A poison applied to a weapon sits in an undefined in-between. There is no limit to how long a poison can stay on a weapon before a strike is made with it (barring infused trait limitations). Poisons do have a duration though, which limits how long a target can be afflicted by it. Things that interact with a poison's duration usually refer to this (ie the old tenacious toxin feat).
The new QA doesn't address this grey area. Its stated limitations are that a) a QA item loses its potency at the start of your next turn and b) any duration longer than 10 minutes is shortened to that amount.

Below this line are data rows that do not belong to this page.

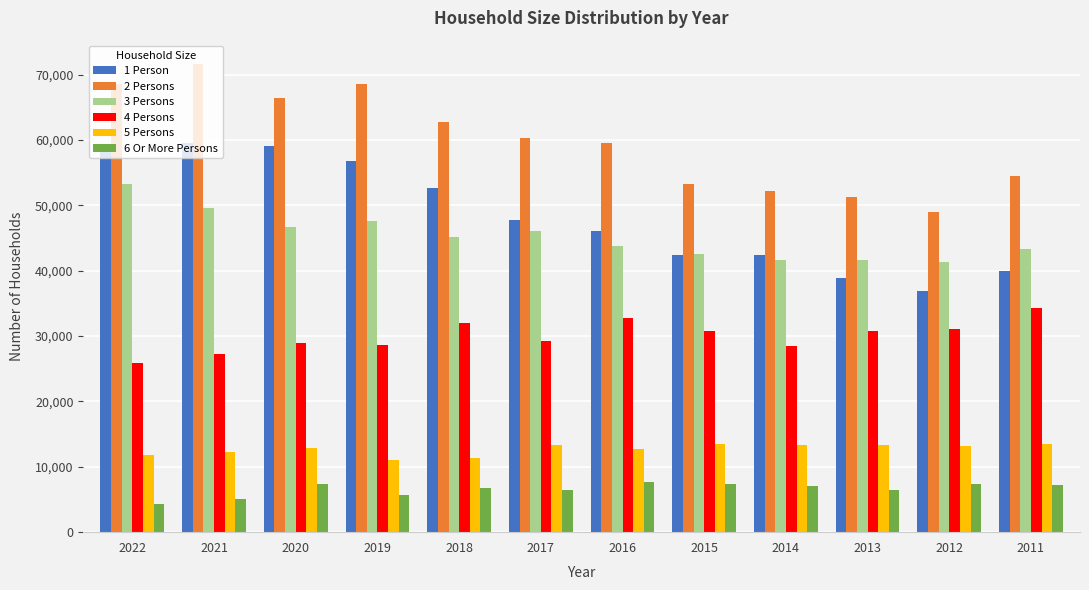

Is the value of 2 Persons at 2014 greater than the value of 6 Or More Persons at 2022?

Yes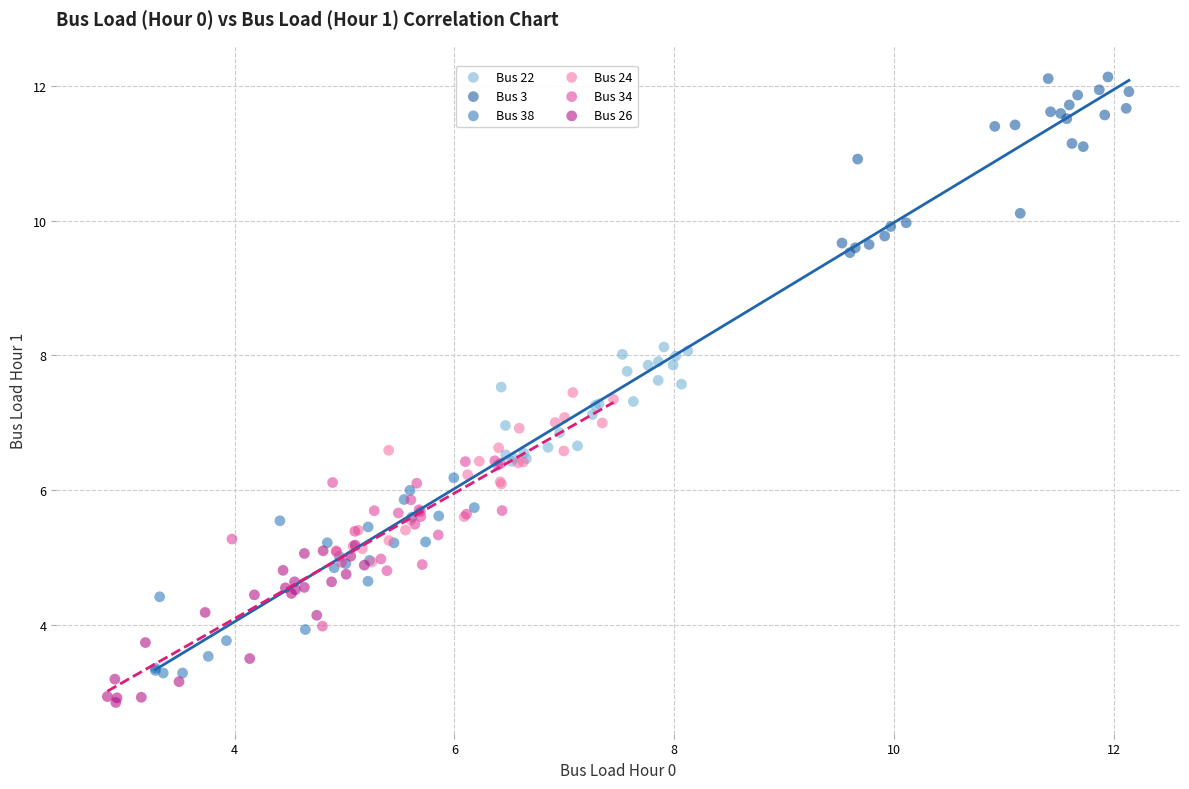

Which series contains the highest Y value?

Bus 3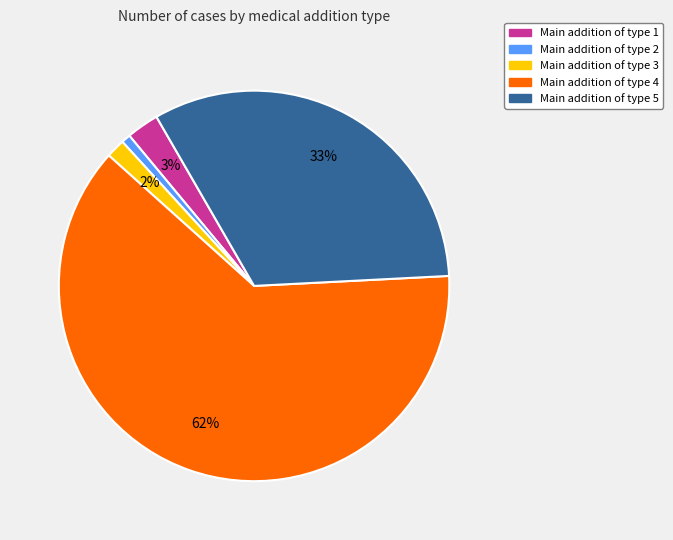

Does any single category account for the majority?

Yes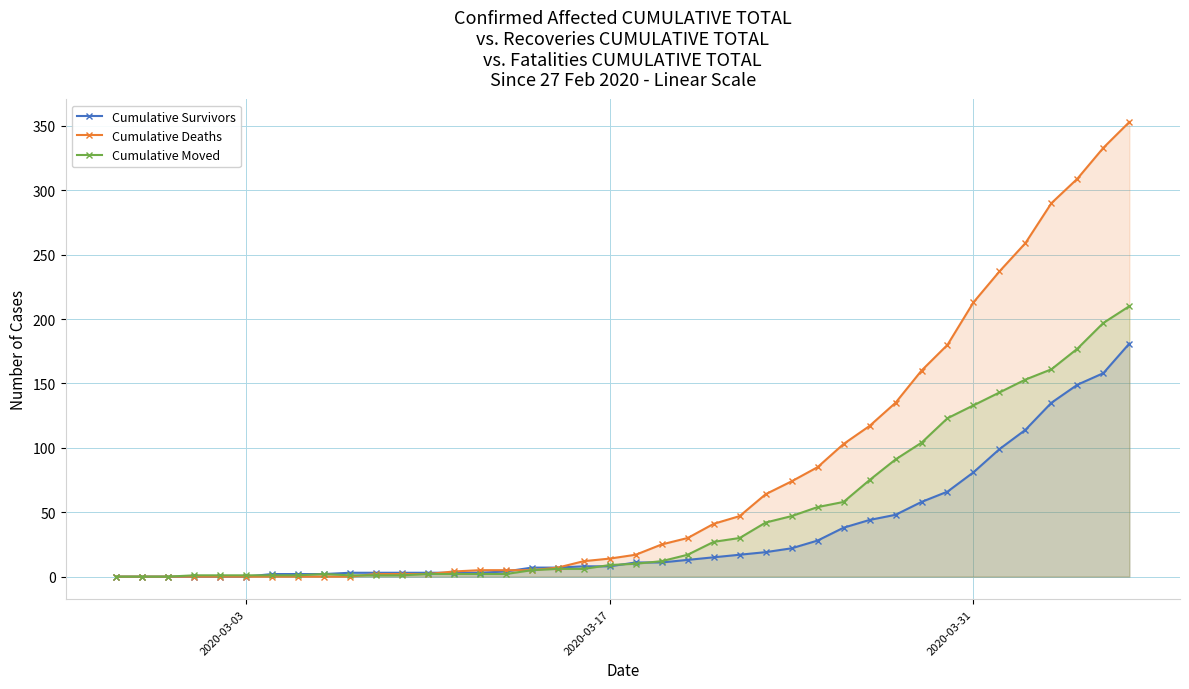

Rank the series by their average value, from lowest to highest.

Cumulative Survivors, Cumulative Moved, Cumulative Deaths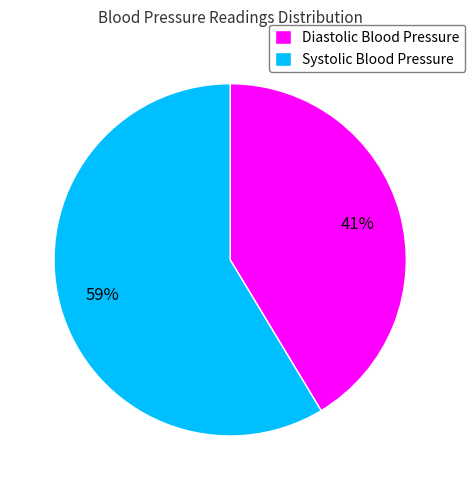

Combined, do Diastolic Blood Pressure and Systolic Blood Pressure account for over 50%?

Yes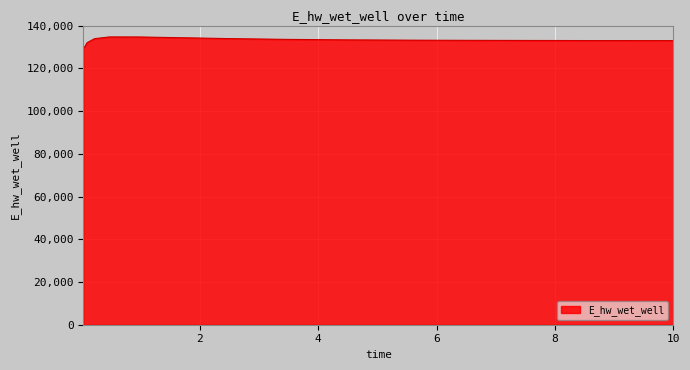

What is the minimum value shown in the chart?

129086.4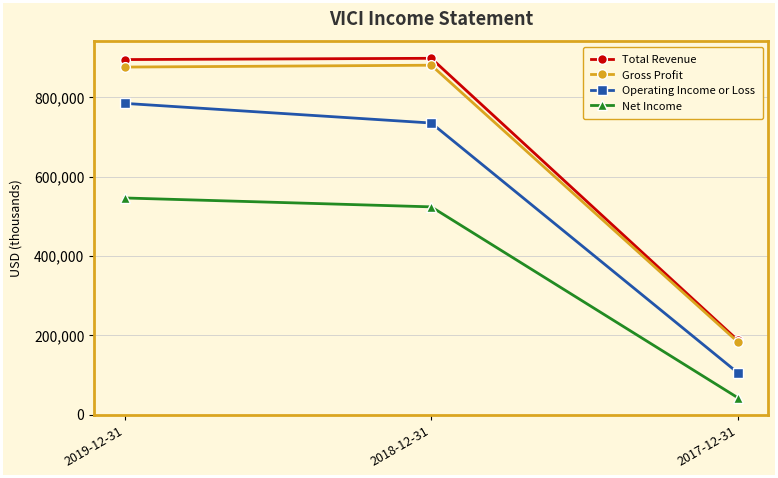

Does the chart display data point markers on the line(s)?

Yes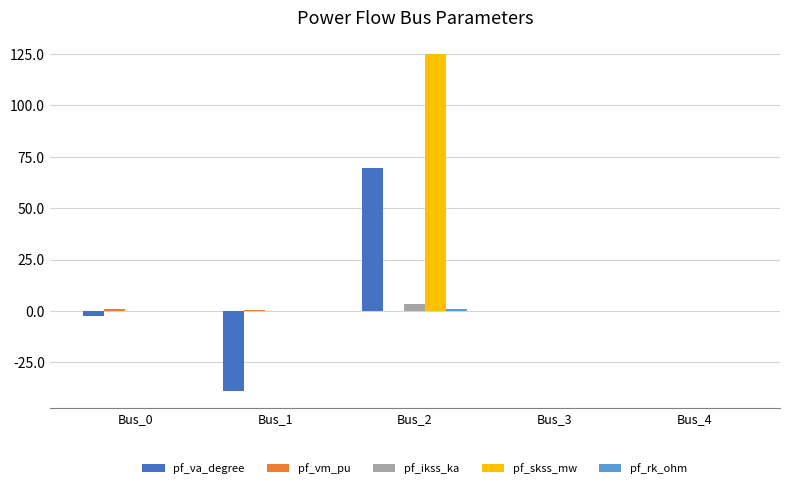

Between Bus_1 and Bus_2, which series saw the biggest shift?

pf_skss_mw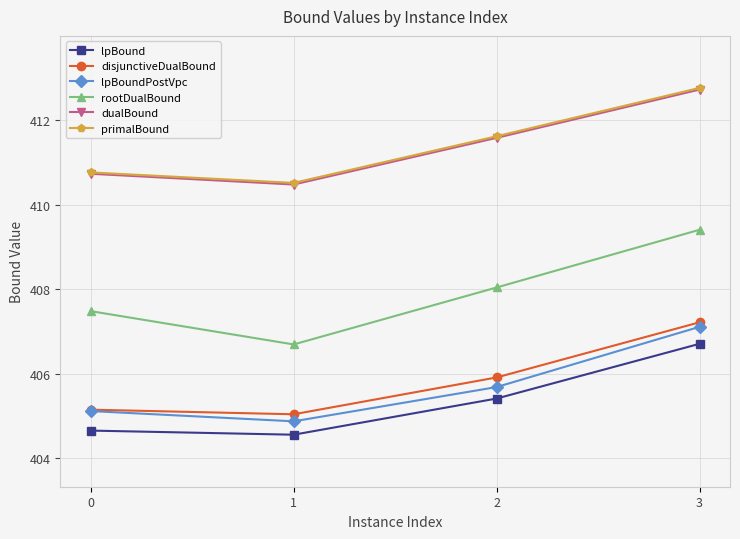

What is the value of the disjunctiveDualBound point at the 3rd from the left?

405.9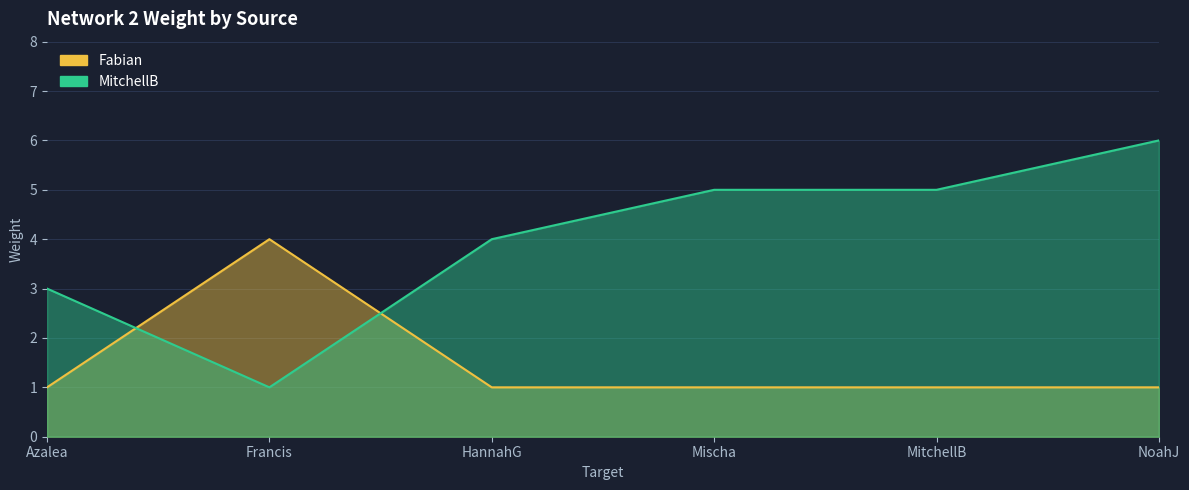

True or false: MitchellB and Fabian cross at least once.

True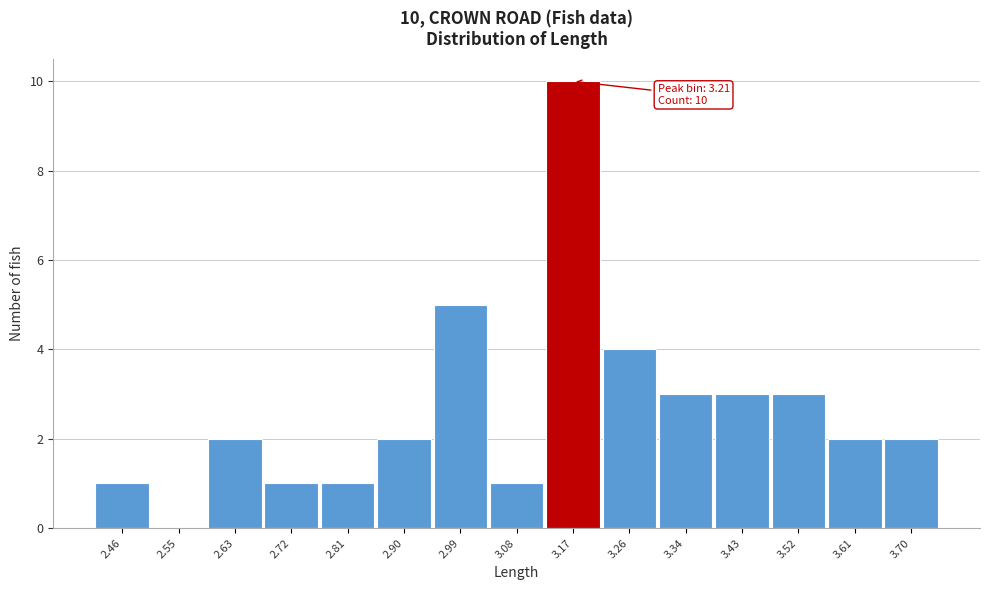

Reading left to right, list all the values displayed in this chart.

2.46=1	2.55=0	2.63=2	2.72=1	2.81=1	2.90=2	2.99=5	3.08=1	3.17=10	3.26=4	3.34=3	3.43=3	3.52=3	3.61=2	3.70=2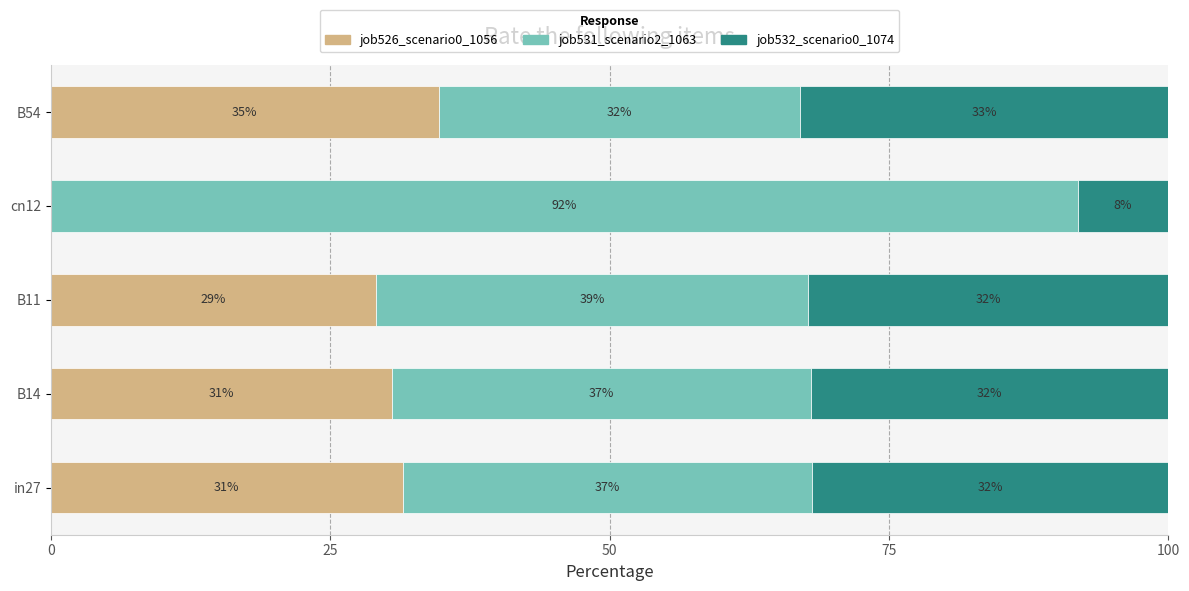

How many categories are shown in the chart?

5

Poisons live or die on how game masters rule on that grey zone. Is an applied poison limited to 10 minutes of coating said weapon? Even though there is no duration to applied poisons? Do applied poisons lose their effect at the start of your next turn even if they are technically activated? What counts as a poison's duration?
The most permissive interpretation of the rules, in line with the old ruling on perpetual infusions, would allow replenishing vials to be used outside of combat to pre-poison stuff. Reading trough the nerfed poisons and whatnot, this doesn't even seem that strong, at least until higher levels where poisons start to deal real damage and feats like double poisons come online.
On the more restrictive end of rulings, an alchemist would need to create, apply and strike on the same turn. This is simultaneously the most intuitive ruling and the least playable. The action economy is bad enough that I don't see anyone enjoying playing this.
Am I just missing something? How would you rule on this at your table?